### TEXT PROVIDED

_____

# The Dirtiest Word Ever



## Lawson (Dec 2, 2007)

You guessed it. _Limone_.



> *'I'm going to tell my son the worst swearword in the world'*
> 
> "Sometimes the mystery is better than the knowing, wouldn't you say? Sometimes the journey is better than the destination"
> 
> ...


----------



## JerseyJohn (Oct 26, 2007)

This would have made a great scene for "Christmas Story" ...


----------



## Howard (Dec 7, 2004)

Then what's the cleanest word ever?


----------



## Alexander & Overcharge (Feb 20, 2008)

Howard said:


> Then what's the cleanest word ever?


That's easy. "Irish Spring".

.


----------



## WhoKnows (May 29, 2007)

Alexander & Overcharge said:


> That's easy. "Irish Spring".
> 
> .


:icon_smile: +1


----------



## Howard (Dec 7, 2004)

Alexander & Overcharge said:


> That's easy. "Irish Spring".
> 
> .


Thanks Alex,good for a laugh.


----------



## Kingstonian (Dec 23, 2007)

Nothing wrong with Chessington World of Adventures. Kids enjoy it and I have had a good few free tickets over the years.

Still that is Guardianistas for you.


----------

_____

### DATASET EXCERPTS
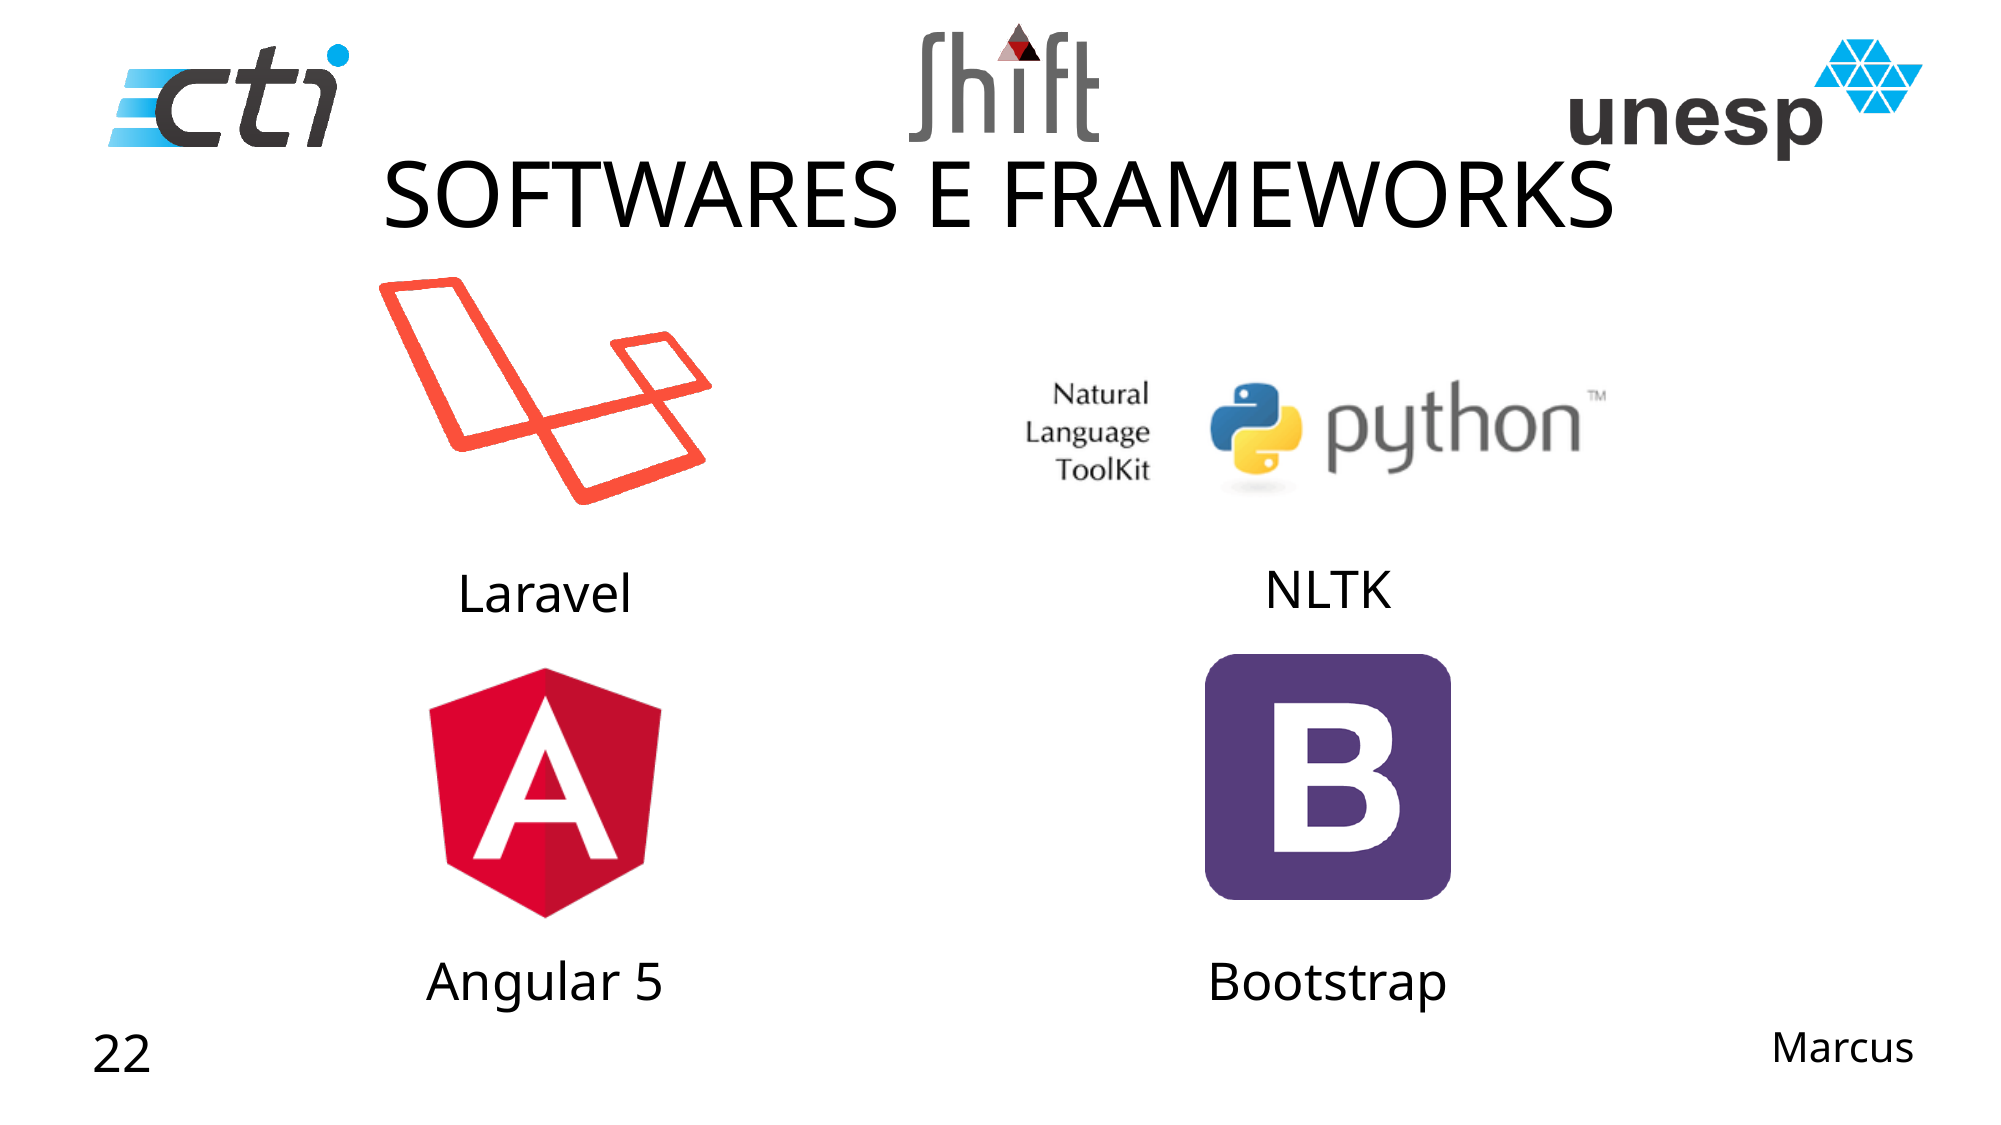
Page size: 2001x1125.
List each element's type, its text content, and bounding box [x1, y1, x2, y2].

picture [379, 307, 712, 505]
text_box Laravel [395, 552, 696, 631]
picture [909, 20, 1099, 142]
text_box Marcus [1756, 1012, 1930, 1078]
text_box NLTK [1178, 549, 1479, 627]
picture [390, 630, 701, 942]
picture [1205, 654, 1451, 900]
text_box 22 [77, 1012, 167, 1091]
text_box SOFTWARES E FRAMEWORKS [0, 88, 2000, 307]
picture [932, 307, 1725, 593]
picture [1570, 39, 1923, 88]
text_box Bootstrap [1178, 941, 1479, 1019]
text_box Angular 5 [395, 941, 696, 1019]
picture [108, 44, 349, 88]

_____

### PARTS OF THE EXERCISE
**1)** From the forum thread, could you pull out the passage starting with "## Kingstonian (Dec" and going on through "Guardianistas for you."?
**2)** Which usernames post in the forum thread? List each one once.

### RESPONSES IN ORDER
**1)**
## Kingstonian (Dec 23, 2007)

Nothing wrong with Chessington World of Adventures. Kids enjoy it and I have had a good few free tickets over the years.

Still that is Guardianistas for you.

**2)**
Lawson
JerseyJohn
Howard
Alexander & Overcharge
WhoKnows
Kingstonian